[Exercise objective]: Beginning with the line that contains "Honda City और", print each line to the end of the data exactly. Omit the pictures.

[[ Data shown open ]]

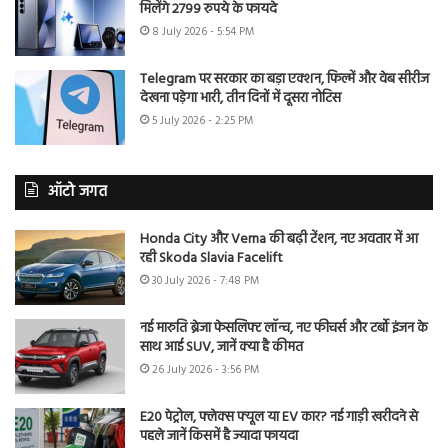
मिलेंगे 2799 रुपये के फायदे
8 July 2026 - 5:54 PM
Telegram पर सरकार का बड़ा एक्शन, फिल्में और वेब सीरीज
देखना पड़ेगा भारी, तीन दिनों में दूसरा नोटिस
5 July 2026 - 2:25 PM
ऑटो जगत
Honda City और Verna की बढ़ी टेंशन, नए अवतार में आ
रही Skoda Slavia Facelift
30 July 2026 - 7:48 PM
नई मारुति ब्रेजा फेसलिफ्ट लॉन्च, नए फीचर्स और टर्बो इंजन के
साथ आई SUV, जानें क्या है कीमत
26 July 2026 - 3:56 PM
E20 पेट्रोल, फ्लेक्स फ्यूल या EV कार? नई गाड़ी खरीदने से
पहले जानें किसमें है ज्यादा फायदा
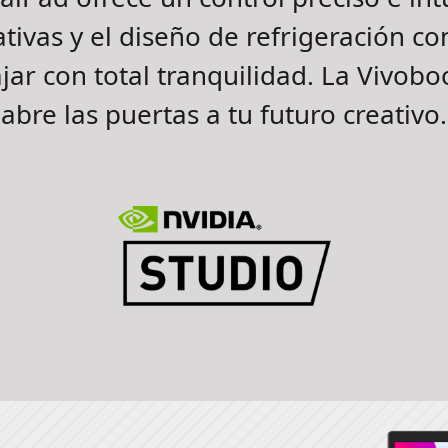
tivas y el diseño de refrigeración co
ajar con total tranquilidad. La Vivob
abre las puertas a tu futuro creativo.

[[ Data shown closed ]]

[Exercise output]:
Honda City और Verna की बढ़ी टेंशन, नए अवतार में आ
रही Skoda Slavia Facelift
30 July 2026 - 7:48 PM
नई मारुति ब्रेजा फेसलिफ्ट लॉन्च, नए फीचर्स और टर्बो इंजन के
साथ आई SUV, जानें क्या है कीमत
26 July 2026 - 3:56 PM
E20 पेट्रोल, फ्लेक्स फ्यूल या EV कार? नई गाड़ी खरीदने से
पहले जानें किसमें है ज्यादा फायदा
tivas y el diseño de refrigeración co
ajar con total tranquilidad. La Vivob
abre las puertas a tu futuro creativo.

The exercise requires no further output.